Exactly retype the opening line of the entries and every line after it, ending with the line that contains "X153950000Y-52650000D03*". Skip all pictures.

------------------------------------------------------------------------

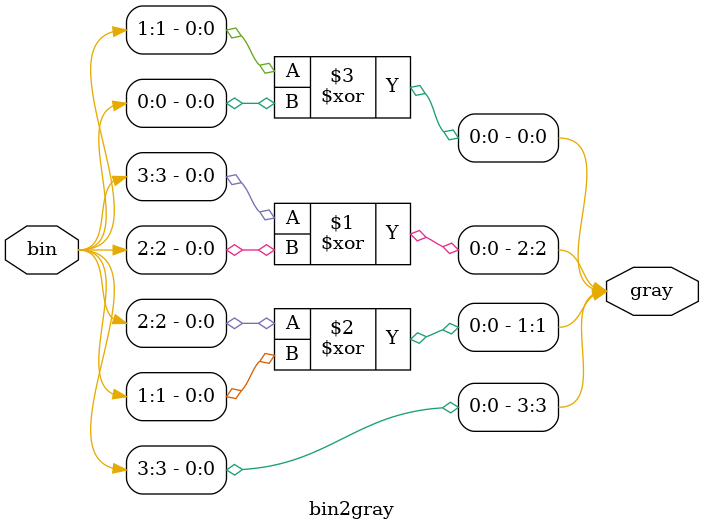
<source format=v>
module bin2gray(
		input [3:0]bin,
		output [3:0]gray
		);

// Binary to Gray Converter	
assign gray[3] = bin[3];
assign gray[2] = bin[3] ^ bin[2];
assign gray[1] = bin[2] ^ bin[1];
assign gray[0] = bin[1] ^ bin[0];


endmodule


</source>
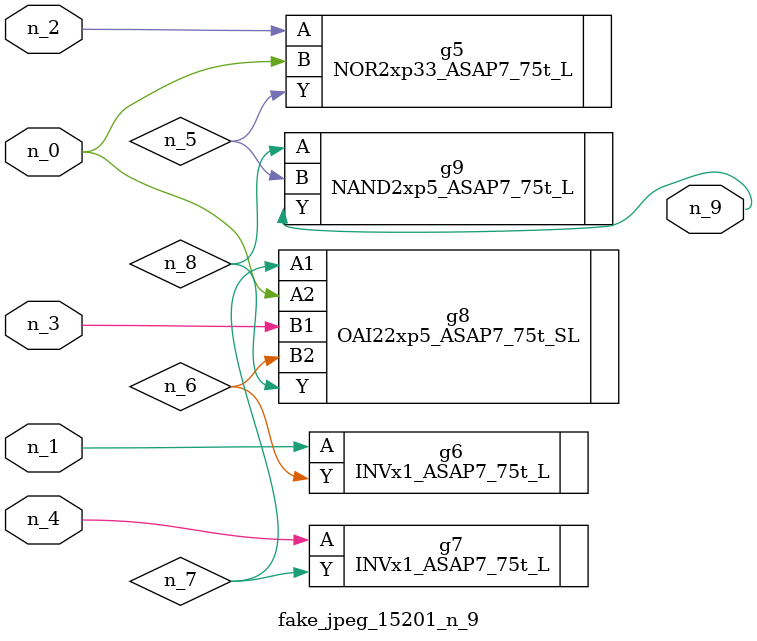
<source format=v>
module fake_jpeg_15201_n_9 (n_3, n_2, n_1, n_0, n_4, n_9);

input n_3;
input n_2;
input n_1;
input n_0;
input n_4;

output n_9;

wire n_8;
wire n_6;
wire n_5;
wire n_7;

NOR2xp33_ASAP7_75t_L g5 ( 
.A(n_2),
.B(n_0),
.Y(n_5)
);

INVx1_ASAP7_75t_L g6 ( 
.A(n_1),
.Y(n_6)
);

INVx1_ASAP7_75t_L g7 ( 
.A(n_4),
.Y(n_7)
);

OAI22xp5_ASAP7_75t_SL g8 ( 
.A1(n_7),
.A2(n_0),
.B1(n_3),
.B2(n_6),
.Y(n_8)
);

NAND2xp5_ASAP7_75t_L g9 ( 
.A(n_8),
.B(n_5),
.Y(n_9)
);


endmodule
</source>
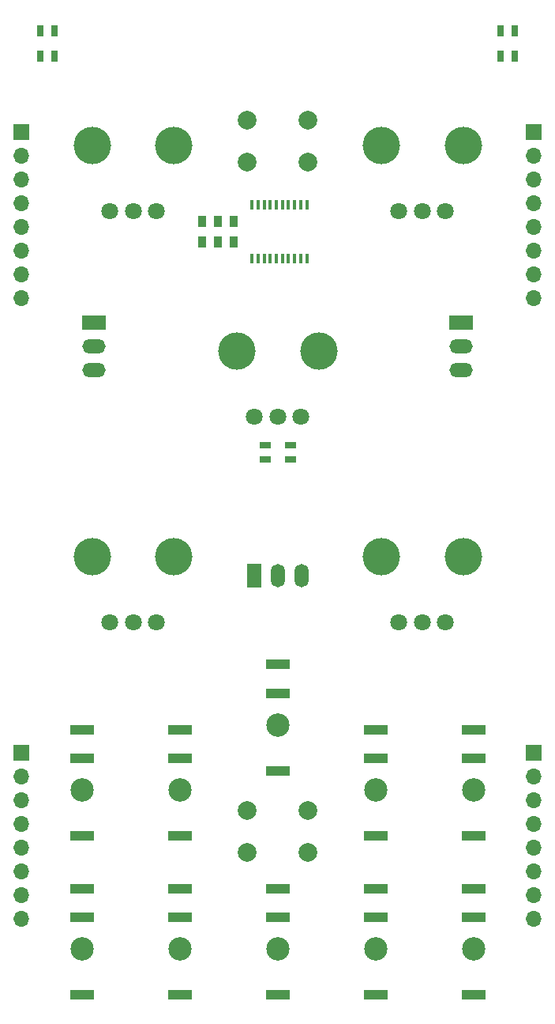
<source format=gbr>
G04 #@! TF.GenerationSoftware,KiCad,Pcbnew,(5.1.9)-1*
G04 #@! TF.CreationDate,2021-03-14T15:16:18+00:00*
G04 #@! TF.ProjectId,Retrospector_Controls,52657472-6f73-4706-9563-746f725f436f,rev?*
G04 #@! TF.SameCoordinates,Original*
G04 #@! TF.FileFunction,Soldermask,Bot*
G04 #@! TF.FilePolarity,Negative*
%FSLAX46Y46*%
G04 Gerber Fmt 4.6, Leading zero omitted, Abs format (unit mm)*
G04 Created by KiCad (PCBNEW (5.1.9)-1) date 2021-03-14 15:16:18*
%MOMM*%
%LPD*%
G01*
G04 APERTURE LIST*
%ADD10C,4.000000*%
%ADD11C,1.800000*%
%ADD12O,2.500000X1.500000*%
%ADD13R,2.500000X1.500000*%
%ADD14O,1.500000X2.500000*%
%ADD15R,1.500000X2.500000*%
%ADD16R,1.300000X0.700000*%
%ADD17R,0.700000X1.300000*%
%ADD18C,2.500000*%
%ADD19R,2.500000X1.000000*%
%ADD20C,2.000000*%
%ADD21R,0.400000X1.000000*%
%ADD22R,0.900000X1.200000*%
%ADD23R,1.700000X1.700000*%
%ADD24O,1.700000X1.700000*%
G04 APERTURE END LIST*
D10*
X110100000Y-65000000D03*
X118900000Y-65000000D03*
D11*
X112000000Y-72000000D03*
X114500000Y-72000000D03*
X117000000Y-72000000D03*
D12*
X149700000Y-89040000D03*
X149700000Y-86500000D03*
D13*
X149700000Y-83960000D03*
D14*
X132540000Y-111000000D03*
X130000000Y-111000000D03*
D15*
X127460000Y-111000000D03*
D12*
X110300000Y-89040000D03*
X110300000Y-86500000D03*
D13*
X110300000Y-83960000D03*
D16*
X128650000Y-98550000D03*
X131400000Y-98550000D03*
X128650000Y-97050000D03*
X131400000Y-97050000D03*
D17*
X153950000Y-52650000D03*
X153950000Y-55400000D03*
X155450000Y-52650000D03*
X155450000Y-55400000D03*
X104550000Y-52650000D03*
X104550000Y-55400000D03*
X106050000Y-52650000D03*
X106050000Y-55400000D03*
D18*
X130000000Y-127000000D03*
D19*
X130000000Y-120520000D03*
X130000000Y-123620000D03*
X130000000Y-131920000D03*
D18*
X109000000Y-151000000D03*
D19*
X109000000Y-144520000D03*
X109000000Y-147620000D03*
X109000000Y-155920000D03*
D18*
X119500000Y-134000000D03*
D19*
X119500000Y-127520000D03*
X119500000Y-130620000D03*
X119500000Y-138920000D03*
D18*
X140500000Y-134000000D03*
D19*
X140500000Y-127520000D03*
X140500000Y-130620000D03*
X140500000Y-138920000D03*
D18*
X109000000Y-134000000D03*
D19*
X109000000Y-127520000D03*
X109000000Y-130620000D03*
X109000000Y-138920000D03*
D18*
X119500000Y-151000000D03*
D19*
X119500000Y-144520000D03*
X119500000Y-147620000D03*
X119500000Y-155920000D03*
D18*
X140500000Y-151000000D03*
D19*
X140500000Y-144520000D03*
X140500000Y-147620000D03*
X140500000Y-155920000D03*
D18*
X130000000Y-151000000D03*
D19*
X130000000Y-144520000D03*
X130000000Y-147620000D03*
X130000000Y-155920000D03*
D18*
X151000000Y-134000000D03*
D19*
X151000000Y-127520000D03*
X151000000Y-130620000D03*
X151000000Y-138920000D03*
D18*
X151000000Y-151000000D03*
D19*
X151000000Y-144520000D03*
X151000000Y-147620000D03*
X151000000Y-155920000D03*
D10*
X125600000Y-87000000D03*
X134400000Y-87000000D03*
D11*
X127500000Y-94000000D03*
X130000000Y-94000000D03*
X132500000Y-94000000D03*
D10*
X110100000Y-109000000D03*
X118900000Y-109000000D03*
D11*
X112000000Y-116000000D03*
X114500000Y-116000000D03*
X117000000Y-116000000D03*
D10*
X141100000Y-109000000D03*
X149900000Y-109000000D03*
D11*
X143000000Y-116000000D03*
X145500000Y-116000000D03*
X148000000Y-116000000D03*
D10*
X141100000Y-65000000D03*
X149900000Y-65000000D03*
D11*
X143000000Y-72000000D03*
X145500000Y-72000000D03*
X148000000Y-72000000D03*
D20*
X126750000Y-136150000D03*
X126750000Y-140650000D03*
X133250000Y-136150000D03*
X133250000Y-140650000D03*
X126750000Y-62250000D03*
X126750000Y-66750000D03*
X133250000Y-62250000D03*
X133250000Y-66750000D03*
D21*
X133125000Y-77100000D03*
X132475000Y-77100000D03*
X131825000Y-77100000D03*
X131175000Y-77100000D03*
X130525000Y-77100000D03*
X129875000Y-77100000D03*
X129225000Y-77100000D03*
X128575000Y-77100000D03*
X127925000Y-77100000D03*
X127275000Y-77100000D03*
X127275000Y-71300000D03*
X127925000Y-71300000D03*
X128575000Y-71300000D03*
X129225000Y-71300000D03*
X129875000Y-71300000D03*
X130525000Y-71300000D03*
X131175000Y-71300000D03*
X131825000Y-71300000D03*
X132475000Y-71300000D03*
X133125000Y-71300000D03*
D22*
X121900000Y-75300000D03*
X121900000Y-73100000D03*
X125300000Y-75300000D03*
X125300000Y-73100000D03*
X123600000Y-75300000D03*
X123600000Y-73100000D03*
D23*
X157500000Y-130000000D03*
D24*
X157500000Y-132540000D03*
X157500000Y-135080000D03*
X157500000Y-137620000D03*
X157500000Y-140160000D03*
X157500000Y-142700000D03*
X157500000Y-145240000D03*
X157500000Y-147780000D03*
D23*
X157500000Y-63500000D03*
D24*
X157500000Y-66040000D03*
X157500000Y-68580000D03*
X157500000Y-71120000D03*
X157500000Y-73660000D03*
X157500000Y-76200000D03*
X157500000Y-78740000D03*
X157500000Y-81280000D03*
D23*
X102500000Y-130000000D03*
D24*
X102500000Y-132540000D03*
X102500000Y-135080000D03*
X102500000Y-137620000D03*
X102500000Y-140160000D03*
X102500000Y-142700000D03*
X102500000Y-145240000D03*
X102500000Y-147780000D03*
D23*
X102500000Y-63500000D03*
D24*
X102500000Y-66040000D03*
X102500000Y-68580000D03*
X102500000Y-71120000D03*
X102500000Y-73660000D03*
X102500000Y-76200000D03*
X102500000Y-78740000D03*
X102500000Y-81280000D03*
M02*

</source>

------------------------------------------------------------------------

- Result of this exercise -
<source format=v>
module bin2gray(
		input [3:0]bin,
		output [3:0]gray
		);

// Binary to Gray Converter	
assign gray[3] = bin[3];
assign gray[2] = bin[3] ^ bin[2];
assign gray[1] = bin[2] ^ bin[1];
assign gray[0] = bin[1] ^ bin[0];


endmodule


</source>
<source format=v>
module fake_jpeg_15201_n_9 (n_3, n_2, n_1, n_0, n_4, n_9);

input n_3;
input n_2;
input n_1;
input n_0;
input n_4;

output n_9;

wire n_8;
wire n_6;
wire n_5;
wire n_7;

NOR2xp33_ASAP7_75t_L g5 ( 
.A(n_2),
.B(n_0),
.Y(n_5)
);

INVx1_ASAP7_75t_L g6 ( 
.A(n_1),
.Y(n_6)
);

INVx1_ASAP7_75t_L g7 ( 
.A(n_4),
.Y(n_7)
);

OAI22xp5_ASAP7_75t_SL g8 ( 
.A1(n_7),
.A2(n_0),
.B1(n_3),
.B2(n_6),
.Y(n_8)
);

NAND2xp5_ASAP7_75t_L g9 ( 
.A(n_8),
.B(n_5),
.Y(n_9)
);


endmodule
</source>
<source format=gbr>
G04 #@! TF.GenerationSoftware,KiCad,Pcbnew,(5.1.9)-1*
G04 #@! TF.CreationDate,2021-03-14T15:16:18+00:00*
G04 #@! TF.ProjectId,Retrospector_Controls,52657472-6f73-4706-9563-746f725f436f,rev?*
G04 #@! TF.SameCoordinates,Original*
G04 #@! TF.FileFunction,Soldermask,Bot*
G04 #@! TF.FilePolarity,Negative*
%FSLAX46Y46*%
G04 Gerber Fmt 4.6, Leading zero omitted, Abs format (unit mm)*
G04 Created by KiCad (PCBNEW (5.1.9)-1) date 2021-03-14 15:16:18*
%MOMM*%
%LPD*%
G01*
G04 APERTURE LIST*
%ADD10C,4.000000*%
%ADD11C,1.800000*%
%ADD12O,2.500000X1.500000*%
%ADD13R,2.500000X1.500000*%
%ADD14O,1.500000X2.500000*%
%ADD15R,1.500000X2.500000*%
%ADD16R,1.300000X0.700000*%
%ADD17R,0.700000X1.300000*%
%ADD18C,2.500000*%
%ADD19R,2.500000X1.000000*%
%ADD20C,2.000000*%
%ADD21R,0.400000X1.000000*%
%ADD22R,0.900000X1.200000*%
%ADD23R,1.700000X1.700000*%
%ADD24O,1.700000X1.700000*%
G04 APERTURE END LIST*
D10*
X110100000Y-65000000D03*
X118900000Y-65000000D03*
D11*
X112000000Y-72000000D03*
X114500000Y-72000000D03*
X117000000Y-72000000D03*
D12*
X149700000Y-89040000D03*
X149700000Y-86500000D03*
D13*
X149700000Y-83960000D03*
D14*
X132540000Y-111000000D03*
X130000000Y-111000000D03*
D15*
X127460000Y-111000000D03*
D12*
X110300000Y-89040000D03*
X110300000Y-86500000D03*
D13*
X110300000Y-83960000D03*
D16*
X128650000Y-98550000D03*
X131400000Y-98550000D03*
X128650000Y-97050000D03*
X131400000Y-97050000D03*
D17*
X153950000Y-52650000D03*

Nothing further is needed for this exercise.